Não te lembra nada? Pois é. “Cada vez que um imigrante ilegal cruza a fronteira na calada da noite, é um ato de agressão contra os Estados Unidos. E eu aviso, é um ato aberto de terrorismo. Estas pessoas são terroristas”. Este é o Senador John McLaughlin falando, um camarada cercado de tropas de texanos de mullets que se divertem atirando em quem é diferentes deles.
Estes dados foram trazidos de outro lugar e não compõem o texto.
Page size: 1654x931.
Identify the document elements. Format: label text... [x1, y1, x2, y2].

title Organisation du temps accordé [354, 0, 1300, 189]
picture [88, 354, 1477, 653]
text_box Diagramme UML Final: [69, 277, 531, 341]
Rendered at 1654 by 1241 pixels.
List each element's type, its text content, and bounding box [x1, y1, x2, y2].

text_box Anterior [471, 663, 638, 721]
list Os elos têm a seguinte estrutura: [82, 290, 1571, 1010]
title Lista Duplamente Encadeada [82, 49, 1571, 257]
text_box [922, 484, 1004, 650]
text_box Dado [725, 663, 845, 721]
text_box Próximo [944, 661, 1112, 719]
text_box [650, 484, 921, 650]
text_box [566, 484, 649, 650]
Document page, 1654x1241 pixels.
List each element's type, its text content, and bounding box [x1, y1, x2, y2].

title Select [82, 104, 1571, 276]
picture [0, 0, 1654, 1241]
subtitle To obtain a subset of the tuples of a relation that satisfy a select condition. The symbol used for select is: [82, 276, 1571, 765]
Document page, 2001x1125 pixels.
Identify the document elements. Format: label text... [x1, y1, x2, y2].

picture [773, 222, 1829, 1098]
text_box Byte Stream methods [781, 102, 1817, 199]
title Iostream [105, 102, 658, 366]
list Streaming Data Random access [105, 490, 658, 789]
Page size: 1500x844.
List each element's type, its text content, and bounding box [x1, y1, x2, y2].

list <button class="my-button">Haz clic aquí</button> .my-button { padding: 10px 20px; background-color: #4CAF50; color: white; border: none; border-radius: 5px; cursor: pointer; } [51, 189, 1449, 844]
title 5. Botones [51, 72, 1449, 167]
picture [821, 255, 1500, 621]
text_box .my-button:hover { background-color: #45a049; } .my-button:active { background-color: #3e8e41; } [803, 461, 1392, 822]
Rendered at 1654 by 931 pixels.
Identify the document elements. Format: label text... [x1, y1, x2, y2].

Mas podia ser aquele cara sentado na principal cadeira da Casa Branca, com o botão das bombas nucleares ao alcance dos dedos.

“Deixamos estes caras entrarem nas nossas casas, cuidarem dos nossos jardins e das nossas roupas... Mas não queremos deixá-los entrar no nosso país. Isso faz sentido?”, reflete um dos seguranças do vilão Booth, braço-direito de McLaughlin, depois de levar uma coça de Machete, diante de seus ESTUPEFATOS colegas. A consideração faz um bocado de sentido. Mas a resposta quem dá é o próprio Booth ao torturar o irmão de Machete, o padre vivido por Cheech Marin, em busca da localização do mestre das facas e cutelos. “Por que você nos odeia tanto?”, questiona o homem da fé, sangrando, tentando entender o motivo da perseguição aos mexicanos. “Eu não os odeio”, afirma Booth. “Eu odeio perder dinheiro”. E aí parte para o seu clássico discurso do malvadão, revelando que ter o controle do muro vai permitir que eles tenham mão de ferro total sobre as mercadorias, talvez “ilegais”, que entram e saem do país.

“Existe a Lei. E existe o que é o certo”, solta a jovem e dedicada agente da imigração interpretada por Jessica Alba, depois de entender justamente estas conexões e sacar o planinho sinistro dos engravatados. “E eu vou fazer o que é certo”.

Machete pode parecer apenas uma diversão escapista. E, caralhos, é claro que é uma diversão escapista. Mas digamos que dá aprender uma ou outra lição bem da importante em meio às cabeças cortadas, mãos decepadas e olhos perfurados. Basta saber olhar direitinho pro mundo ao seu redor.